* [Your instructions] Print, unchanged, the line containing "right eye: (67, 127)" along with all lines that follow it to the end of the listing.

* [Provided records]
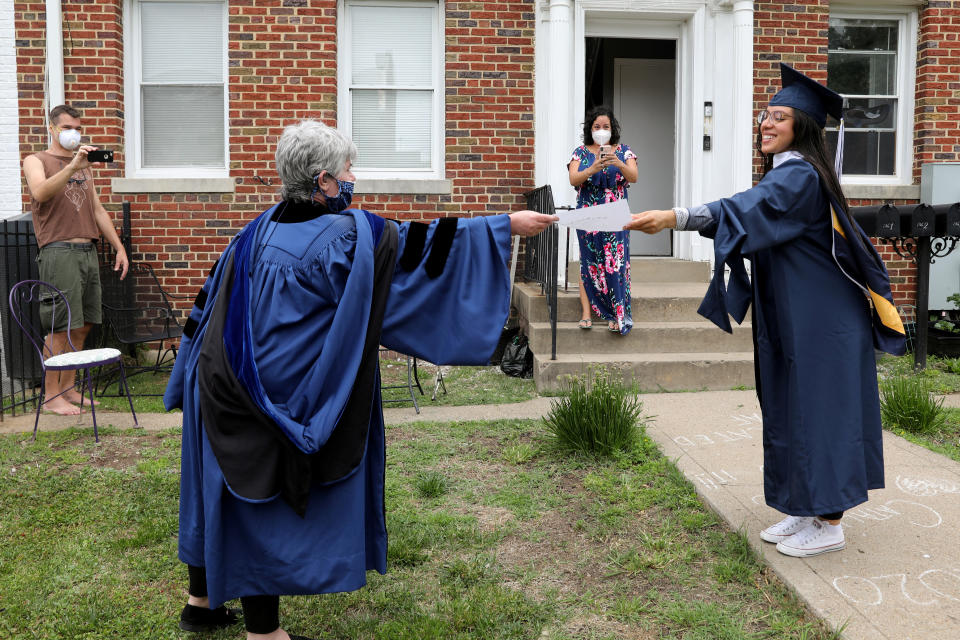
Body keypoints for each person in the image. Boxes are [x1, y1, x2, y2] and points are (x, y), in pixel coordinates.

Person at [164, 120, 557, 640]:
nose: (355, 178)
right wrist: (503, 226)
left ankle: (202, 603)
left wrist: (183, 379)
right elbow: (424, 247)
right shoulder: (347, 236)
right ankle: (264, 635)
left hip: (213, 379)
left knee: (216, 489)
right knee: (260, 502)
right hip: (274, 394)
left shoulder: (252, 231)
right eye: (349, 169)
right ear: (325, 180)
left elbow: (206, 304)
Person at [624, 64, 906, 558]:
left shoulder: (799, 175)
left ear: (803, 126)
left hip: (822, 322)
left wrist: (677, 217)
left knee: (819, 412)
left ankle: (830, 521)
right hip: (794, 315)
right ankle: (805, 507)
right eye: (764, 115)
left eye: (778, 116)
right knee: (790, 406)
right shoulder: (792, 171)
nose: (766, 124)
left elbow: (747, 210)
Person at [22, 104, 129, 416]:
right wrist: (71, 166)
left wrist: (118, 247)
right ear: (53, 128)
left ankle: (69, 389)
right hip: (58, 251)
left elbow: (96, 209)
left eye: (77, 127)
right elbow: (40, 192)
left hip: (86, 251)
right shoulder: (36, 160)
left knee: (83, 325)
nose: (73, 133)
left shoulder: (84, 165)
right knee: (59, 325)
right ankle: (51, 394)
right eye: (67, 127)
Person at [568, 106, 638, 334]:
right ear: (590, 129)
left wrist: (616, 162)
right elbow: (573, 178)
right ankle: (586, 313)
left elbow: (633, 177)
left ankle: (614, 312)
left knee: (615, 262)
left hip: (616, 213)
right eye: (597, 127)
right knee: (588, 263)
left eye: (605, 126)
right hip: (588, 211)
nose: (601, 130)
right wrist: (594, 167)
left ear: (612, 129)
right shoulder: (581, 152)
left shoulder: (624, 151)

* [Exercise solution]
right eye: (67, 127)
Person at [568, 106, 638, 334]:
right ear: (590, 129)
left wrist: (616, 162)
right elbow: (573, 178)
right ankle: (586, 313)
left elbow: (633, 177)
left ankle: (614, 312)
left knee: (615, 262)
left hip: (616, 213)
right eye: (597, 127)
right knee: (588, 263)
left eye: (605, 126)
right hip: (588, 211)
nose: (601, 130)
right wrist: (594, 167)
left ear: (612, 129)
right shoulder: (581, 152)
left shoulder: (624, 151)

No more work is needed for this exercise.